--- How to complete this task ---
Which lines in the data below contain the string "parameter"? Show each one.

--- Data records ---
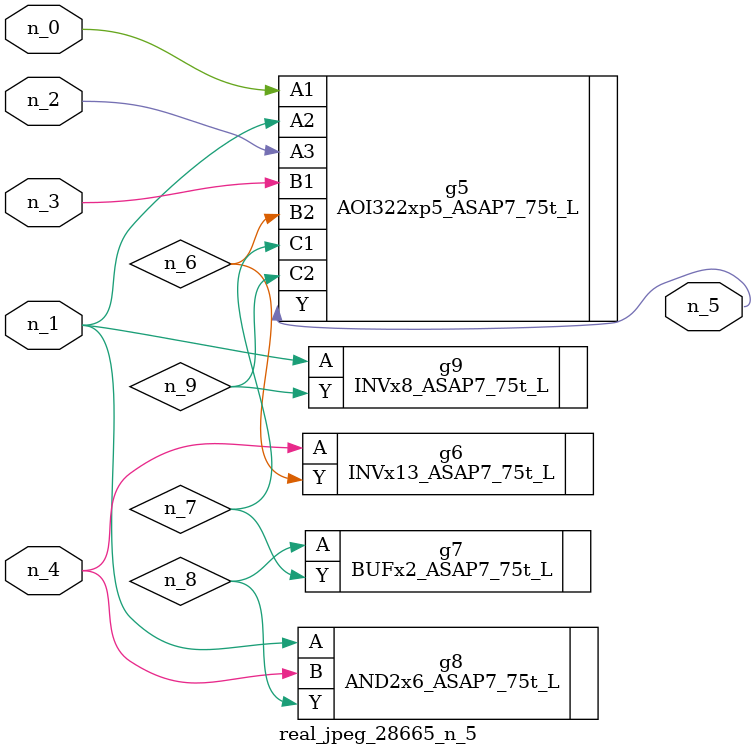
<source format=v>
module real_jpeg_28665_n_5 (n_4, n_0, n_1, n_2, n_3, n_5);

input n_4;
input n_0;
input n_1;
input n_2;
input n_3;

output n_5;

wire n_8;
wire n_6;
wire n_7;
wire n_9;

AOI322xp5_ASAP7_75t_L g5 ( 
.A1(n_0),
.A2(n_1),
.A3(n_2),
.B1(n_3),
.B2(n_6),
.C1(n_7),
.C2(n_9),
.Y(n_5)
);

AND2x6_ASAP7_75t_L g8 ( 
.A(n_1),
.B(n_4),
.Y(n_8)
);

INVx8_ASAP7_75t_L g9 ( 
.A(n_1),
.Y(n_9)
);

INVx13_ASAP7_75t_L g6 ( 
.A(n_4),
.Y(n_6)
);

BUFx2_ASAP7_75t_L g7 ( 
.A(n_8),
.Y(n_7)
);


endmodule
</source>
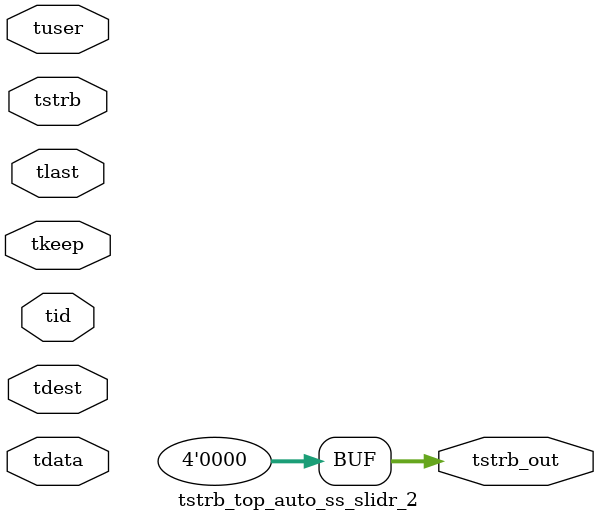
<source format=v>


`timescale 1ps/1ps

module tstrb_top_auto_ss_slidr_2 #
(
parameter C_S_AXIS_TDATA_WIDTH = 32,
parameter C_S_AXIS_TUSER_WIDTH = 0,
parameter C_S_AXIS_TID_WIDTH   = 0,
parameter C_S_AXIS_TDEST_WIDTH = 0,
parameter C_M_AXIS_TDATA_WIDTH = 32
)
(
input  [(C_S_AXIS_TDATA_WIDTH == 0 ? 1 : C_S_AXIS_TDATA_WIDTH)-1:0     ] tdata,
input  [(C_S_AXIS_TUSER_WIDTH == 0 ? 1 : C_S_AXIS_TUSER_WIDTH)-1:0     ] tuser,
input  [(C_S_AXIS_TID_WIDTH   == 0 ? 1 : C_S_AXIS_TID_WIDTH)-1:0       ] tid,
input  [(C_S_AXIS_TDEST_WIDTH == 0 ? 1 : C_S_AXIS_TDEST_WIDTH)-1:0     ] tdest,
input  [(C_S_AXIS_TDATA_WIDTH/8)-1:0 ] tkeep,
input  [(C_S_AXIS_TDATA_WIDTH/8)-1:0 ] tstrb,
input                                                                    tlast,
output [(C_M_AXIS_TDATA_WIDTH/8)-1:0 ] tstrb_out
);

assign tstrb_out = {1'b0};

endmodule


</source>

--- Written answer ---
parameter C_S_AXIS_TDATA_WIDTH = 32,
parameter C_S_AXIS_TUSER_WIDTH = 0,
parameter C_S_AXIS_TID_WIDTH   = 0,
parameter C_S_AXIS_TDEST_WIDTH = 0,
parameter C_M_AXIS_TDATA_WIDTH = 32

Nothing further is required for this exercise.